Resident Care Days by Payments Source (Data Source: CA OSHPD FIN 08/12/2016)
This reflects the percentage of the facility’s total days of care that is paid by each payer. It is calculated by dividing the number of resident days paid for by each payer by the total number of resident days. “Other” includes private health insurance, managed care plans, and other payers.
Net Operating Income or Loss (Data Source: CA OSHPD FIN 08/12/2016)
This is the total amount of money earned from health care operations plus non-operating revenue — after nonoperating expenses have been deducted — excluding taxes and extraordinary items. If it is a positive amount, the facility made a profit. If it is a negative amount, the facility is operating at a loss.
Facilities operating at a loss may have quality of care problems. Conversely, for-profit facilities with very high profits may be taking profits they could be using to pay for resident care. For-profit facilities may pay the profits to owners or stockholders, while nonprofit facilities must reinvest profits in the facility or related activities.

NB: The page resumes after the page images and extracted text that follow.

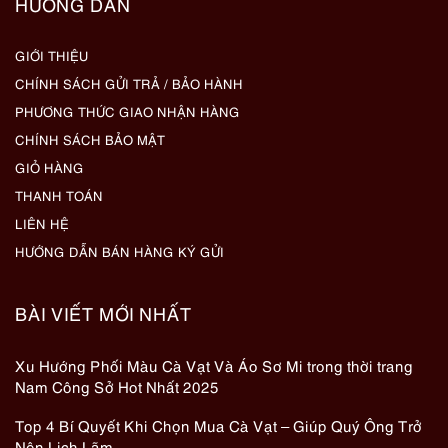
HƯỚNG DẪN
GIỚI THIỆU
CHÍNH SÁCH GỬI TRẢ / BẢO HÀNH
PHƯƠNG THỨC GIAO NHẬN HÀNG
CHÍNH SÁCH BẢO MẬT
GIỎ HÀNG
THANH TOÁN
LIÊN HỆ
HƯỚNG DẪN BÁN HÀNG KÝ GỬI
BÀI VIẾT MỚI NHẤT
Xu Hướng Phối Màu Cà Vạt Và Áo Sơ Mi trong thời trang
Nam Công Sở Hot Nhất 2025
Top 4 Bí Quyết Khi Chọn Mua Cà Vạt – Giúp Quý Ông Trở
Nên Lịch Lãm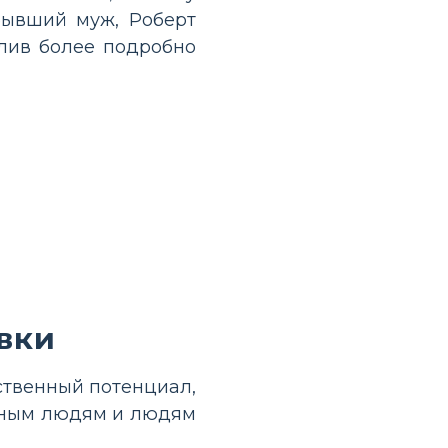
бывший муж, Роберт
олив более подробно
вки
ственный потенциал,
есным людям и людям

Operating Margin (Data Source: CA OSHPD FIN 08/12/2016)
The operating margin is net income divided by health care operating revenue. This is another way of showing the percentage of profits or losses in a facility. Negative numbers indicate a net loss for the reporting period. Values shown for different agencies can range widely. Profit margins over 9% in for-profit facilities may be excessive and could result in poor quality of care.